Und da kam die junge Frau, deren Mann in Frankreich zunächst als verschollen galt, mit sechs kleinen Kindern auf einem LKW an. Eines davon war meine Mutter. Und vor dem LKW hatten sich lauter wackere Mainfranken versammelt und schrien und pöbelten und spuckten die Kinder an. Meine Familie galt wegen der Nähe zu Frankreich nämlich als "Stockfranzosen".
(Ich will damit nichts gegen Mainfranken gesagt haben, es war halt einfach nun mal so.)
Und als es endlich irgendwie möglich war, von diesem LKW runterzukommen, bekamen sie ein Quartier bei mainfränkischen Bauersleuten zugewiesen. Die nun wiederum waren so bösartig und machten der Mutter meiner Mutter das Leben so unendlich schwer, dass eines Tages meine Mama ihre Mutter suchen ging, sie war nicht mehr aufzufinden.
Meine Mama hat ihre Mutter letztlich gefunden: Auf dem Dachboden des Hauses, auf einem Stuhl stehend und sich eine Schlinge um den Hals legend.
Wie es ihr gelang, ihre Mutter in letzter Sekunde von dieser Tat abzuhalten, hat sie mir nicht erzählt.

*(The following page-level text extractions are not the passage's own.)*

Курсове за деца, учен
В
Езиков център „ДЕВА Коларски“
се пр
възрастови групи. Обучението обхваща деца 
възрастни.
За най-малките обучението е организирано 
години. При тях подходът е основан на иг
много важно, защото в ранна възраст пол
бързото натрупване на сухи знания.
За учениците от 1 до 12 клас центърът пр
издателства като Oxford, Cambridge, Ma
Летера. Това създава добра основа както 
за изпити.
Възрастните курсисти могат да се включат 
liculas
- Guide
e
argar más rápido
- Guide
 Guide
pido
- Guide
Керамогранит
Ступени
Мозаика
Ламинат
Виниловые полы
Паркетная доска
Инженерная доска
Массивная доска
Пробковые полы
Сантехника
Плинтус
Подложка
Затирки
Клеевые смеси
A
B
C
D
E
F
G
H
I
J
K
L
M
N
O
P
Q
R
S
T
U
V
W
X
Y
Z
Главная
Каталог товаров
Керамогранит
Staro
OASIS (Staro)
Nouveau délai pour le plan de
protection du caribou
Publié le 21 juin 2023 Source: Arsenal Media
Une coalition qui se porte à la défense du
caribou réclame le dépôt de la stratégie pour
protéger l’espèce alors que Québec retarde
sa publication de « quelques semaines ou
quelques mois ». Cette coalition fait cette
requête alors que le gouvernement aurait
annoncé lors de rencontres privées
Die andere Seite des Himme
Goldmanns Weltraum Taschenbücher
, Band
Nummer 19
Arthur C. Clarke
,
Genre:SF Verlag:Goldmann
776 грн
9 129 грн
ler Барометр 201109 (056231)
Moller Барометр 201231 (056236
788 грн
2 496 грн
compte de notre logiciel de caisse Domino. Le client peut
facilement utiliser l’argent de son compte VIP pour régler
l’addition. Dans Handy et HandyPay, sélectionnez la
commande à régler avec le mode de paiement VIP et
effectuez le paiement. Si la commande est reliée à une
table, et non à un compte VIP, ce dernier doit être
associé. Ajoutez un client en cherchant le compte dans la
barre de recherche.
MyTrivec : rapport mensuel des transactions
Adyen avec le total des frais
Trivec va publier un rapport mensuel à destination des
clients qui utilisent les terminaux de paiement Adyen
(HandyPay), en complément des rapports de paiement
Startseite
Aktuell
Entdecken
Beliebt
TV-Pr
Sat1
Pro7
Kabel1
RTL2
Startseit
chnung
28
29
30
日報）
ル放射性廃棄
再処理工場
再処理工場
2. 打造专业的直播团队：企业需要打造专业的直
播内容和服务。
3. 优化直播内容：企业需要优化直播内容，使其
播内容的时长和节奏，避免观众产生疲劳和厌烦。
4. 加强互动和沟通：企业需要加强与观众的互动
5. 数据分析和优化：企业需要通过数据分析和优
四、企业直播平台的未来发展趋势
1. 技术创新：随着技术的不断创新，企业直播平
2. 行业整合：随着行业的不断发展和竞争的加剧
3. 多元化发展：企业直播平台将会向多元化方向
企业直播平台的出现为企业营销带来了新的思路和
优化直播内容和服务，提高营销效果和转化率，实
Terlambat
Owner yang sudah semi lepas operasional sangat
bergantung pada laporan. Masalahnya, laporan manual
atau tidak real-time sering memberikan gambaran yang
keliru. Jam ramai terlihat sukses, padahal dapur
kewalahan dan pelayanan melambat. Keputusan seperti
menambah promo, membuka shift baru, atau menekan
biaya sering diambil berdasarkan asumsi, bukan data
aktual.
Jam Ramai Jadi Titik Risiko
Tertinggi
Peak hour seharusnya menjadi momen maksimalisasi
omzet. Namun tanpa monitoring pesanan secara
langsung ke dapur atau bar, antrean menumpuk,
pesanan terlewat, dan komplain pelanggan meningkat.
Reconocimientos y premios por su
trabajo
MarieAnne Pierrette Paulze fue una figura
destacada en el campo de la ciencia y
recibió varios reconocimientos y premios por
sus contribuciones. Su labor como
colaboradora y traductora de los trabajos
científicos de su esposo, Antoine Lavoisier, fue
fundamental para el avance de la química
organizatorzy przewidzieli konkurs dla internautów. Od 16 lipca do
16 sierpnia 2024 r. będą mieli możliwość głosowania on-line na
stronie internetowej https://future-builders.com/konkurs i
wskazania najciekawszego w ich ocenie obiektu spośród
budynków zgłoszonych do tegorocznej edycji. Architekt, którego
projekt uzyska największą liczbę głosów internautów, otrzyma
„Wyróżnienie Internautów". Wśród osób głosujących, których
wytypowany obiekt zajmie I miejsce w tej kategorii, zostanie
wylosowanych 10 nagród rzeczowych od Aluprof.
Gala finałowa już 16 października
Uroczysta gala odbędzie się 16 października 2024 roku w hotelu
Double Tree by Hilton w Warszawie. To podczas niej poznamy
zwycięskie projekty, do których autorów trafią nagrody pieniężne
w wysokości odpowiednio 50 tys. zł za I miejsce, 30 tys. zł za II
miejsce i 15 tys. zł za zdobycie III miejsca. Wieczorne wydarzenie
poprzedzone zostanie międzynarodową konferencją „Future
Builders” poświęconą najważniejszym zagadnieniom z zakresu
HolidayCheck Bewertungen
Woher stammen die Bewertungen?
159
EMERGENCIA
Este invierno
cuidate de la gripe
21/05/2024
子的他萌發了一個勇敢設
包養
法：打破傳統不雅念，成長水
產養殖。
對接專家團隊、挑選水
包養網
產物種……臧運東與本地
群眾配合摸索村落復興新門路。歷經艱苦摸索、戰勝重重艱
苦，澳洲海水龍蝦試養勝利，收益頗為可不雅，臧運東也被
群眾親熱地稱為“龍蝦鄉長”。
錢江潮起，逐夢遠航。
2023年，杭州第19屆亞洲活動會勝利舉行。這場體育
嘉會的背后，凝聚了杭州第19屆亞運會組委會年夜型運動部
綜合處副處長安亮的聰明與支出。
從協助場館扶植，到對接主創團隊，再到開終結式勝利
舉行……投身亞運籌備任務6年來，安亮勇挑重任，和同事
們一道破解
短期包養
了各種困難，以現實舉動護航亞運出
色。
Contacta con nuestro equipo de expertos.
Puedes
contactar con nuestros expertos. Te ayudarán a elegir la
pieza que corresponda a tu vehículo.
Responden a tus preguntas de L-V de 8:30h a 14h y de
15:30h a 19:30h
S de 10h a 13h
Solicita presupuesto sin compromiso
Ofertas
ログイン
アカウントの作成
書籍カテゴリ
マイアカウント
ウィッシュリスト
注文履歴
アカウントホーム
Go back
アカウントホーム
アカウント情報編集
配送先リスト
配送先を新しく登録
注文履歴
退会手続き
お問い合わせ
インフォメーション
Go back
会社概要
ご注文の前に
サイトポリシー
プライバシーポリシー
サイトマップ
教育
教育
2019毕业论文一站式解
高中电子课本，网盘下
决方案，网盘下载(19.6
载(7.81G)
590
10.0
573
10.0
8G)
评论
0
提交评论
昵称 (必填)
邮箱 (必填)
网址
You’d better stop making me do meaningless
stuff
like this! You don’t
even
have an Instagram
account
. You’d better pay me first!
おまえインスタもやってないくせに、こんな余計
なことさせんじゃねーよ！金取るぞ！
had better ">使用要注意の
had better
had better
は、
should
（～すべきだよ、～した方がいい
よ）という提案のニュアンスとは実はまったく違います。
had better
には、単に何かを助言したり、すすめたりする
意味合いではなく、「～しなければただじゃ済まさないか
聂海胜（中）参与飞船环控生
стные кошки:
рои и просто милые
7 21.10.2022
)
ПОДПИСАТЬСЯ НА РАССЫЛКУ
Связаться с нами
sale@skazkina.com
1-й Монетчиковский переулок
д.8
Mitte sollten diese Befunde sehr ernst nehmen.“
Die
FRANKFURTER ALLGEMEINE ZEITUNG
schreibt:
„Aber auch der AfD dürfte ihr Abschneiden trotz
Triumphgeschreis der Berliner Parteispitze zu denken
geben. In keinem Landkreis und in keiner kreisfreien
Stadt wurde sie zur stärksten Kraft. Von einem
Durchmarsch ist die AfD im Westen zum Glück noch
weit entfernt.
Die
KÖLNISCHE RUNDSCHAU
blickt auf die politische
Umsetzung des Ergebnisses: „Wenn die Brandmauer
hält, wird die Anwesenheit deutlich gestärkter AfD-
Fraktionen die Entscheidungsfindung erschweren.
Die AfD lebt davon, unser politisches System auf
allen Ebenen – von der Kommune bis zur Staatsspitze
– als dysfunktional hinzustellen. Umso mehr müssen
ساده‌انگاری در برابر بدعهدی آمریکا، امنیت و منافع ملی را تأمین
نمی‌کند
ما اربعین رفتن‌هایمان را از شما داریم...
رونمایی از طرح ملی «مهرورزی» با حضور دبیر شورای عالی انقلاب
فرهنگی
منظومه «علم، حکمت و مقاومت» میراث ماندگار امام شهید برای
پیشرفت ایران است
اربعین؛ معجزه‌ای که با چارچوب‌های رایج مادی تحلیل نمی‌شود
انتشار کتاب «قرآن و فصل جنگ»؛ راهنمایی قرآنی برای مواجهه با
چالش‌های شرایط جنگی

Aber es gelang ihr und sie hat diese Geschichte ihren Geschwistern niemals erzählt.
Nur mir.
Und ich erzähle es hier.
Denn die Gemeinheit der Menschen, insbesondere, wenn sie als Pöbel in Massen auftreten, aber auch sonst, wenn ihnen Schutzbedürftige übergeklappert werden, die nicht aus ihrer Region stammen, ja, es handelte sich doch schließlich um Deutsche, ist unvorstellbar.
Gäbe es nicht das Christentum, der Glaube an den Erlöser, der Glaube an die Liebe und die Hoffnung, an das Gute, das Wahre und das Schöne - die Welt wäre rettungslos verloren.
Der Mensch ist des Menschen Wolf - daran hat sich jedoch leider auch seit Christi Geburt nicht viel geändert.